Die „Boston Symphony Chamber Players“ spielen auf dieser Vierkanalaufnahme aus dem Jahr 1970 einen Großteil der Kammermusik Claude Debussys. Nun stutzt man angesichts des gesichtslosen Namens „Boston Symphony Chamber Players“. Wer genau spielt denn da bitteschön? Das Booklet der SACD klärt uns auf: Hier greift zum Beispiel der heute als Dirigent berühmte Michael Tilson Thomas in die Tasten und niemand Geringeres als Joseph Silverstein spielt die Solovioline. Zusammen bilden die beiden bei Debussys geradezu erotisch-freigeistiger, mit Orientalismen und Arabesken durchzogenen Violinsonate ein Duo, wie man es sich besser nicht vorstellen kann.

Der Gedanke an so etwas wie spieltechnische Hürden kommt gar nicht erst auf. Die hatten Silverstein und Tilson Thomas sowieso im Griff – …und konnten sich auf das Wichtige konzentrieren: Die Musik hinter den Noten, das irisierende Schillern dieser Musik, die tausend Farbschattierungen dieser Weltklassesonate.

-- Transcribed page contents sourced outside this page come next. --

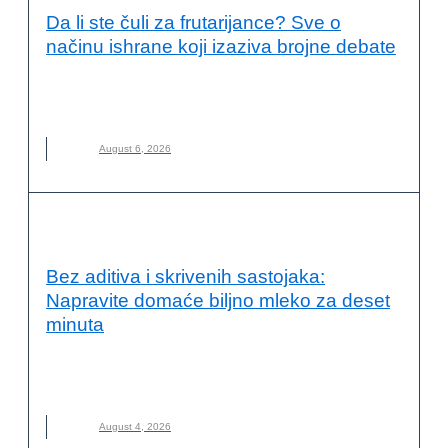
Da li ste čuli za frutarijance? Sve o
načinu ishrane koji izaziva brojne debate
FRUTARIJANCI
,
FRUTARIJANSKI NAČIN ISHRANE
,
ISHRANA
,
NOVO
,
VOĆE
August 6, 2026
KVALITET ŽIVOTA I ZDRAVLJE
Bez aditiva i skrivenih sastojaka:
Napravite domaće biljno mleko za deset
minuta
BILJNO MLEKO
,
DOMAĆE BILJNO MLEKO
,
KAKO NAPRAVITI
,
MLEKO
,
NOVO
August 4, 2026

Die anderen Solisten auf diesem Album wie Jules Eskin (Cello), Doriot Anthoy Dwyer (Flöte), Burton Fine (Viola) und Ann Hobson (Harfe) mögen weniger klangvolle Namen tragen als Silverstein und Tilson Thomas, sie pflegten aber bei dieser Aufnahme dieselbe Philosophie, wenn man so will: Äußerst beseelte, nachgerade hinreißende Einspielungen haben sie auf dieser insgesamt fantastischen Platte von der Cellosonate und der Sonate für Flöte, Viola und Harfe hinterlassen. Zu all dem kommt noch das kurze, aber zeitlos moderne „Syrinx“ für Flöte solo.

Wenn auch die anderen „Ausgrabungen“ aus dem Deutsche Grammophon-Archiv bei pentatone nicht viel Brauchbares hervorgebracht haben mögen, so ist doch wenigstens diese faszinierende Einspielung etwas für’s Leben. Wer diese Einspielung hat, kann damit immer glücklich sein. Es wird Alternativen geben, andere gelungene Einspielungen dieser herrlichen Musik. Aber übertreffen werden kann diese von vorn bis hinten einfach nur großartige Aufnahme aus Boston eigentlich nicht. Sie ist fast schon ein Gesamtkunstwerk, eine Einspielung, bei der man zu jeder Sekunde das Gefühl hat: So, genau so muss es sein. Eine Seltenheit und eine willkommene Wiederveröffentlichung in einer Flut von zu viel Halbgarem.